You state your mother tried too hard to integrate herself into this black culture, especially since-as you say-it is a "club it seemed rational to want to leave"? Do you feel the same can be said now about those trying to become American? Is being an American now something you want to be a part of, considering the current social, political, and economic climate?

Whenever I'm in a Lyft or a cab, I talk to the driver, and often that person is an immigrant. I ask them how they're doing. I ask them why they chose to come here, and what they think. Usually I have my own complaints about America in mind as I listen to them, and every single time I'm slapped back into reality: however bad you think America is, Julie, to Black folk, to the poor, to American Indians, to "others," America is still a place that offers an education and job opportunities to those who seek it. In talking with strangers from other lands I'm reminded that despite her deep unhealed festering wounds, America simultaneously offers a balm for people from elsewhere. I believe that America is one of the most interesting experiments humans have ever undertaken, and I believe our best days as a nation lie ahead. And occasionally I look at property in Canada. If it wasn't so white I might not be kidding.

Has it ever been mentioned that your treatment of your daughter in her younger years is similar to what your mother had done with you?

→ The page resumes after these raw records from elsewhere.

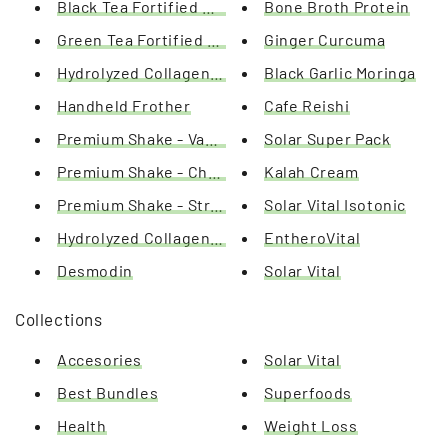
Black Tea Fortified with L-Carnitine
Bone Broth Protein
Green Tea Fortified with L-Carnitine
Ginger Curcuma
Hydrolyzed Collagen / Hyaluronic Acid / Q10
Black Garlic Moringa
Handheld Frother
Cafe Reishi
Premium Shake - Vanilla
Solar Super Pack
Premium Shake - Chocolate
Kalah Cream
Premium Shake - Strawberry
Solar Vital Isotonic
Hydrolyzed Collagen 100%
EntheroVital
Desmodin
Solar Vital
Collections
Accesories
Solar Vital
Best Bundles
Superfoods
Health
Weight Loss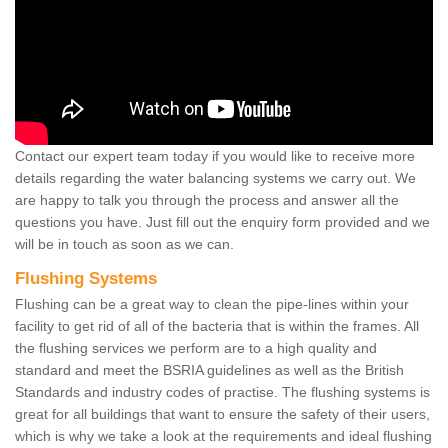
Contact our expert team today if you would like to receive more
details regarding the water balancing systems we carry out. We
are happy to talk you through the process and answer all the
questions you have. Just fill out the enquiry form provided and we
will be in touch as soon as we can.
Flushing Systems
Flushing can be a great way to clean the pipe-lines within your
facility to get rid of all of the bacteria that is within the frames. All
the flushing services we perform are to a high quality and
standard and meet the BSRIA guidelines as well as the British
Standards and industry codes of practise. The flushing systems is
great for all buildings that want to ensure the safety of their users,
which is why we take a look at the requirements and ideal flushing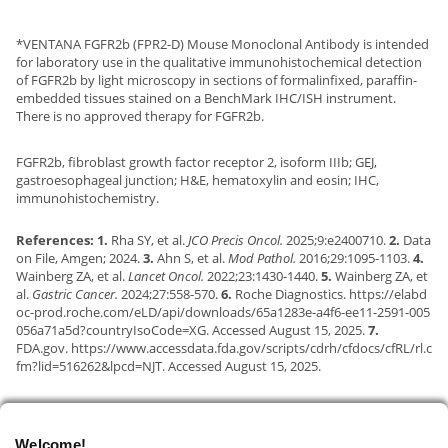
*VENTANA FGFR2b (FPR2-D) Mouse Monoclonal Antibody is intended
for laboratory use in the qualitative immunohistochemical detection
of FGFR2b by light microscopy in sections of formalinfixed, paraffin-
embedded tissues stained on a BenchMark IHC/ISH instrument.
There is no approved therapy for FGFR2b.
FGFR2b, fibroblast growth factor receptor 2, isoform IIIb; GEJ,
gastroesophageal junction; H&E, hematoxylin and eosin; IHC,
immunohistochemistry.
References: 1.
Rha SY, et al.
JCO Precis Oncol.
2025;9:e2400710.
2.
Data
on File, Amgen; 2024.
3.
Ahn S, et al.
Mod Pathol.
2016;29:1095-1103.
4.
Wainberg ZA, et al.
Lancet Oncol.
2022;23:1430-1440.
5.
Wainberg ZA, et
al.
Gastric Cancer.
2024;27:558-570.
6.
Roche Diagnostics.
https://elabd
oc-prod.roche.com/eLD/api/downloads/65a1283e-a4f6-ee11-2591-005
056a71a5d?countryIsoCode=XG.
Accessed August 15, 2025.
7.
FDA.gov.
https://www.accessdata.fda.gov/scripts/cdrh/cfdocs/cfRL/rl.c
fm?lid=516262&lpcd=NJT.
Accessed August 15, 2025.
Welcome!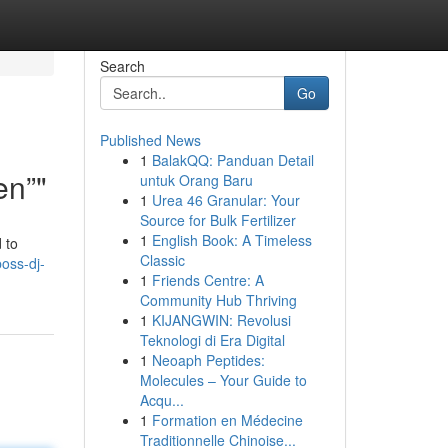
Search
Go
Published News
1
BalakQQ: Panduan Detail
en”"
untuk Orang Baru
1
Urea 46 Granular: Your
Source for Bulk Fertilizer
1
English Book: A Timeless
 to
Classic
boss-dj-
1
Friends Centre: A
Community Hub Thriving
1
KIJANGWIN: Revolusi
Teknologi di Era Digital
1
Neoaph Peptides:
Molecules – Your Guide to
Acqu...
1
Formation en Médecine
Traditionnelle Chinoise...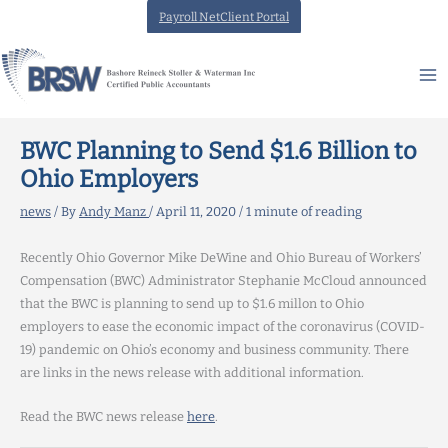
Skip
Payroll NetClient Portal
to
content
BWC Planning to Send $1.6 Billion to
Ohio Employers
news
/ By
Andy Manz
/
April 11, 2020
/
1 minute of reading
Recently Ohio Governor Mike DeWine and Ohio Bureau of Workers’
Compensation (BWC) Administrator Stephanie McCloud announced
that the BWC is planning to send up to $1.6 millon to Ohio
employers to ease the economic impact of the coronavirus (COVID-
19) pandemic on Ohio’s economy and business community. There
are links in the news release with additional information.
Read the BWC news release
here
.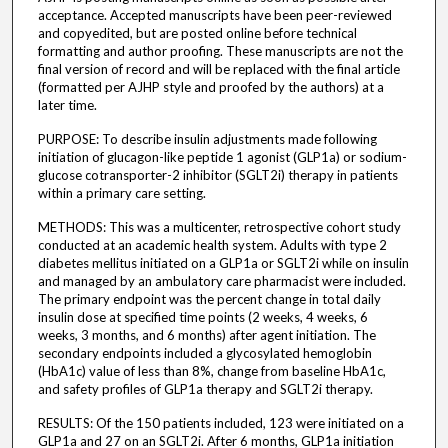
acceptance. Accepted manuscripts have been peer-reviewed
and copyedited, but are posted online before technical
formatting and author proofing. These manuscripts are not the
final version of record and will be replaced with the final article
(formatted per AJHP style and proofed by the authors) at a
later time.
PURPOSE: To describe insulin adjustments made following
initiation of glucagon-like peptide 1 agonist (GLP1a) or sodium-
glucose cotransporter-2 inhibitor (SGLT2i) therapy in patients
within a primary care setting.
METHODS: This was a multicenter, retrospective cohort study
conducted at an academic health system. Adults with type 2
diabetes mellitus initiated on a GLP1a or SGLT2i while on insulin
and managed by an ambulatory care pharmacist were included.
The primary endpoint was the percent change in total daily
insulin dose at specified time points (2 weeks, 4 weeks, 6
weeks, 3 months, and 6 months) after agent initiation. The
secondary endpoints included a glycosylated hemoglobin
(HbA1c) value of less than 8%, change from baseline HbA1c,
and safety profiles of GLP1a therapy and SGLT2i therapy.
RESULTS: Of the 150 patients included, 123 were initiated on a
GLP1a and 27 on an SGLT2i. After 6 months, GLP1a initiation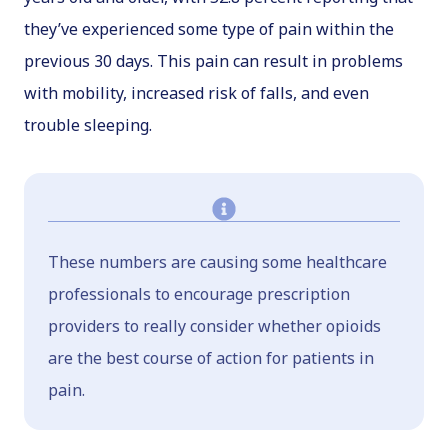
they’ve experienced some type of pain within the
previous 30 days. This pain can result in problems
with mobility, increased risk of falls, and even
trouble sleeping.
These numbers are causing some healthcare
professionals to encourage prescription
providers to really consider whether opioids
are the best course of action for patients in
pain.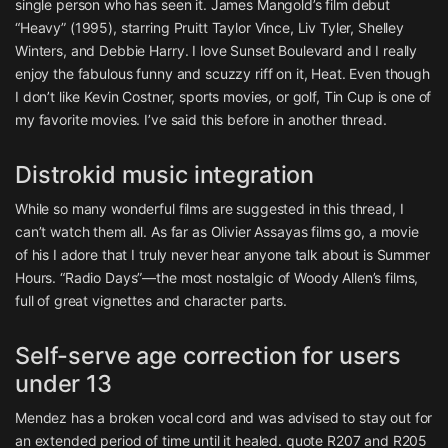
single person who has seen it. James Mangold’s film debut
“Heavy” (1995), starring Pruitt Taylor Vince, Liv Tyler, Shelley
Winters, and Debbie Harry. I love Sunset Boulevard and I really
enjoy the fabulous funny and scuzzy riff on it, Heat. Even though
I don’t like Kevin Costner, sports movies, or golf, Tin Cup is one of
my favorite movies. I’ve said this before in another thread.
Distrokid music integration
While so many wonderful films are suggested in this thread, I
can’t watch them all. As far as Olivier Assayas films go, a movie
of his I adore that I truly never hear anyone talk about is Summer
Hours. “Radio Days”—the most nostalgic of Woody Allen’s films,
full of great vignettes and character parts.
Self-serve age correction for users
under 13
Mendez has a broken vocal cord and was advised to stay out for
an extended period of time until it healed. quote R207 and R205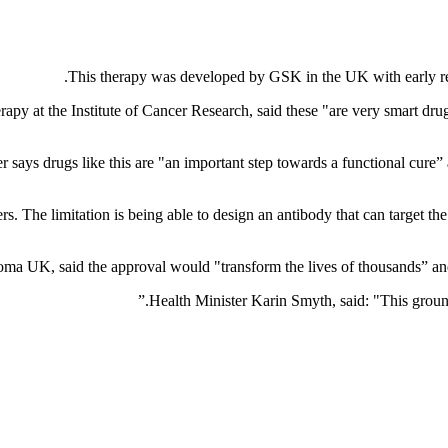
This therapy was developed by GSK in the UK with early resea
py at the Institute of Cancer Research, said these "are very smart drugs
r says drugs like this are "an important step towards a functional cure
. The limitation is being able to design an antibody that can target the 
a UK, said the approval would "transform the lives of thousands” and it
Health Minister Karin Smyth, said: "This ground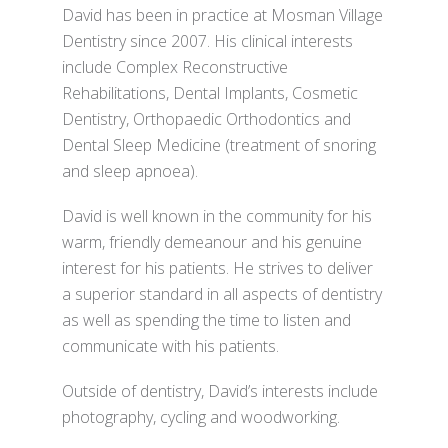
David has been in practice at Mosman Village
Dentistry since 2007. His clinical interests
include Complex Reconstructive
Rehabilitations, Dental Implants, Cosmetic
Dentistry, Orthopaedic Orthodontics and
Dental Sleep Medicine (treatment of snoring
and sleep apnoea).
David is well known in the community for his
warm, friendly demeanour and his genuine
interest for his patients. He strives to deliver
a superior standard in all aspects of dentistry
as well as spending the time to listen and
communicate with his patients.
Outside of dentistry, David’s interests include
photography, cycling and woodworking.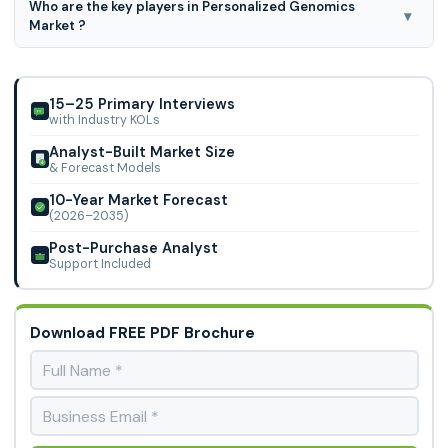
Who are the key players in Personalized Genomics
16.96% CAGR during the forecast period for 2023-2031.
▾
Market ?
Quest Diagnostics, Bio-Rad Laboratories, Inc., Illumina,
Thermo Fisher Scientific, Qiagen, Genomic Health, Nebula
Genomics. Eastern Biotech and Life S
15–25 Primary Interviews
with Industry KOLs
Analyst-Built Market Size
& Forecast Models
10-Year Market Forecast
(2026–2035)
Post-Purchase Analyst
Support Included
Download FREE PDF Brochure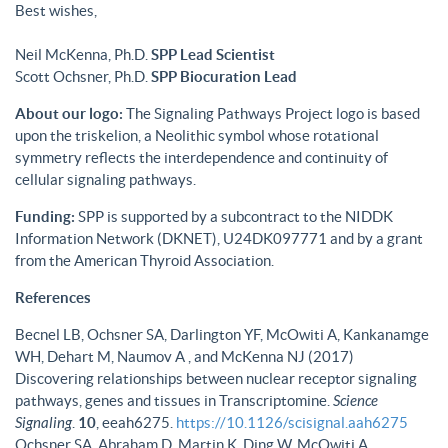
Best wishes,
Neil McKenna, Ph.D.
SPP Lead Scientist
Scott Ochsner, Ph.D.
SPP Biocuration Lead
About our logo:
The Signaling Pathways Project logo is based
upon the triskelion, a Neolithic symbol whose rotational
symmetry reflects the interdependence and continuity of
cellular signaling pathways.
Funding:
SPP is supported by a subcontract to the NIDDK
Information Network (DKNET), U24DK097771 and by a grant
from the American Thyroid Association.
References
Becnel LB, Ochsner SA, Darlington YF, McOwiti A, Kankanamge
WH, Dehart M, Naumov A , and McKenna NJ (2017)
Discovering relationships between nuclear receptor signaling
pathways, genes and tissues in Transcriptomine.
Science
Signaling
.
10
, eeah6275.
https://10.1126/scisignal.aah6275
Ochsner SA, Abraham D, Martin K, Ding W, McOwiti A,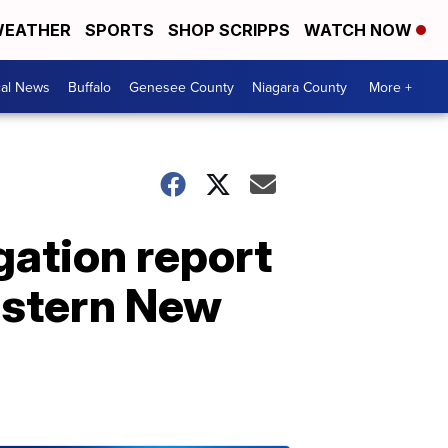
EATHER
SPORTS
SHOP SCRIPPS
WATCH NOW
cal News
Buffalo
Genesee County
Niagara County
More +
gation report
estern New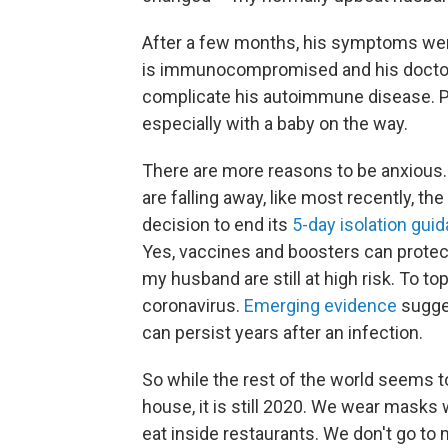
After a few months, his symptoms went
is immunocompromised and his doctors 
complicate his autoimmune disease. Plu
especially with a baby on the way.
There are more reasons to be anxious.
are falling away, like most recently, th
decision to end its
5-day isolation gui
Yes, vaccines and boosters can protect 
my husband are still at high risk. To top
coronavirus.
Emerging evidence
sugge
can persist years after an infection.
So while the rest of the world seems 
house, it is still 2020. We wear masks
eat inside restaurants. We don't go t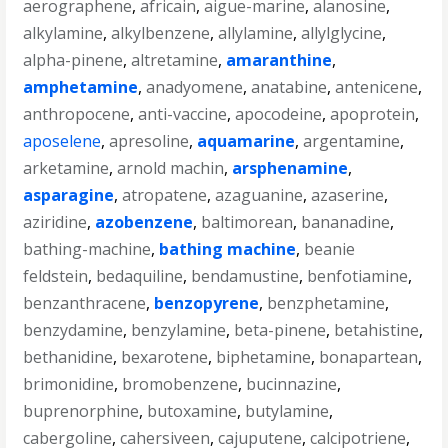
aerographene
,
africain
,
aigue-marine
,
alanosine
,
alkylamine
,
alkylbenzene
,
allylamine
,
allylglycine
,
alpha-pinene
,
altretamine
,
amaranthine
,
amphetamine
,
anadyomene
,
anatabine
,
antenicene
,
anthropocene
,
anti-vaccine
,
apocodeine
,
apoprotein
,
aposelene
,
apresoline
,
aquamarine
,
argentamine
,
arketamine
,
arnold machin
,
arsphenamine
,
asparagine
,
atropatene
,
azaguanine
,
azaserine
,
aziridine
,
azobenzene
,
baltimorean
,
bananadine
,
bathing-machine
,
bathing machine
,
beanie
feldstein
,
bedaquiline
,
bendamustine
,
benfotiamine
,
benzanthracene
,
benzopyrene
,
benzphetamine
,
benzydamine
,
benzylamine
,
beta-pinene
,
betahistine
,
bethanidine
,
bexarotene
,
biphetamine
,
bonapartean
,
brimonidine
,
bromobenzene
,
bucinnazine
,
buprenorphine
,
butoxamine
,
butylamine
,
cabergoline
,
cahersiveen
,
cajuputene
,
calcipotriene
,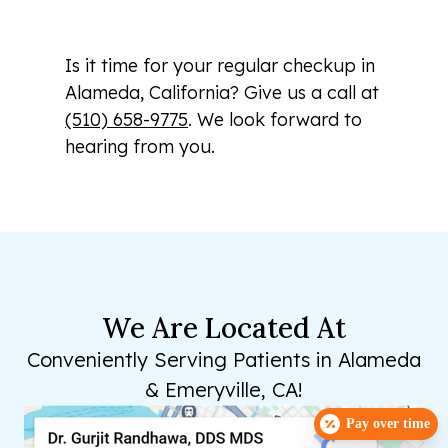
Is it time for your regular checkup in
Alameda, California? Give us a call at
(510) 658-9775
. We look forward to
hearing from you.
We Are Located At
Conveniently Serving Patients in Alameda
& Emeryville, CA!
Pay over time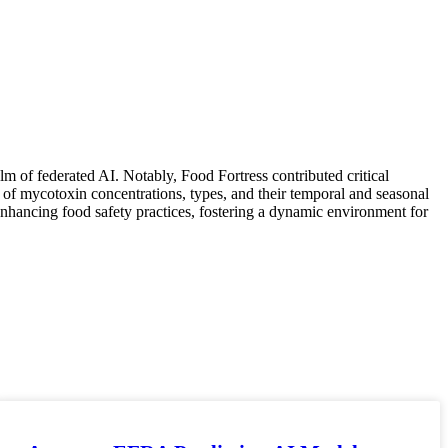
alm of federated AI. Notably, Food Fortress contributed critical
es of mycotoxin concentrations, types, and their temporal and seasonal
 enhancing food safety practices, fostering a dynamic environment for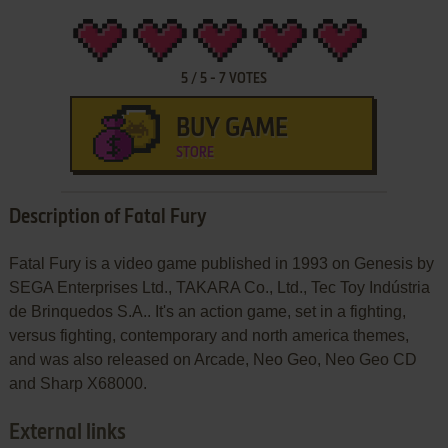
5
/
5
-
7
VOTES
BUY GAME
STORE
Description of Fatal Fury
Fatal Fury is a video game published in 1993 on Genesis by
SEGA Enterprises Ltd., TAKARA Co., Ltd., Tec Toy Indústria
de Brinquedos S.A.. It's an action game, set in a fighting,
versus fighting, contemporary and north america themes,
and was also released on Arcade, Neo Geo, Neo Geo CD
and Sharp X68000.
External links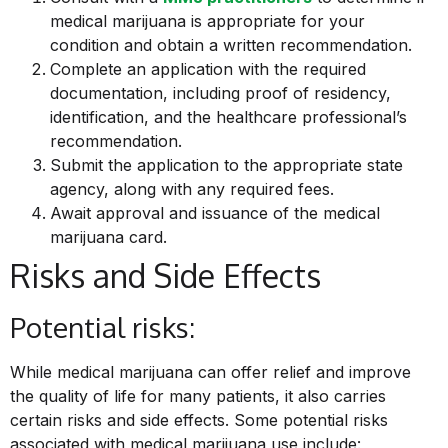
medical marijuana is appropriate for your
condition and obtain a written recommendation.
Complete an application with the required
documentation, including proof of residency,
identification, and the healthcare professional’s
recommendation.
Submit the application to the appropriate state
agency, along with any required fees.
Await approval and issuance of the medical
marijuana card.
Risks and Side Effects
Potential risks:
While medical
marijuana can offer relief and improve
the quality of life for many patients, it also carries
certain risks and side effects. Some potential risks
associated with medical marijuana use include:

Ha, no it has not, probably because folks aren't reading closely enough or don't know how to talk about it if they noticed it. So to your insight, I would say thank you for that, but also yes and no. Yes, I, too, was trying to foist identity upon a child, as my white mother did with me. But since I am a person of color and my mother is not, I bring to that effort an authentic knowledge of what it means to be a POC in America, and how a person struggles with that, and how ultimately identity is part ancestry, part phenotype, part education, part how the world treats you, and part who you know yourself to be after you experience all of that. I also bring a humility where my mother was more hubristic - I know I cannot impose an identity on my child by telling her she is "Black" or "Biracial" or whatever. Best I can do is try to raise children to know who they're from and who love themselves unconditionally.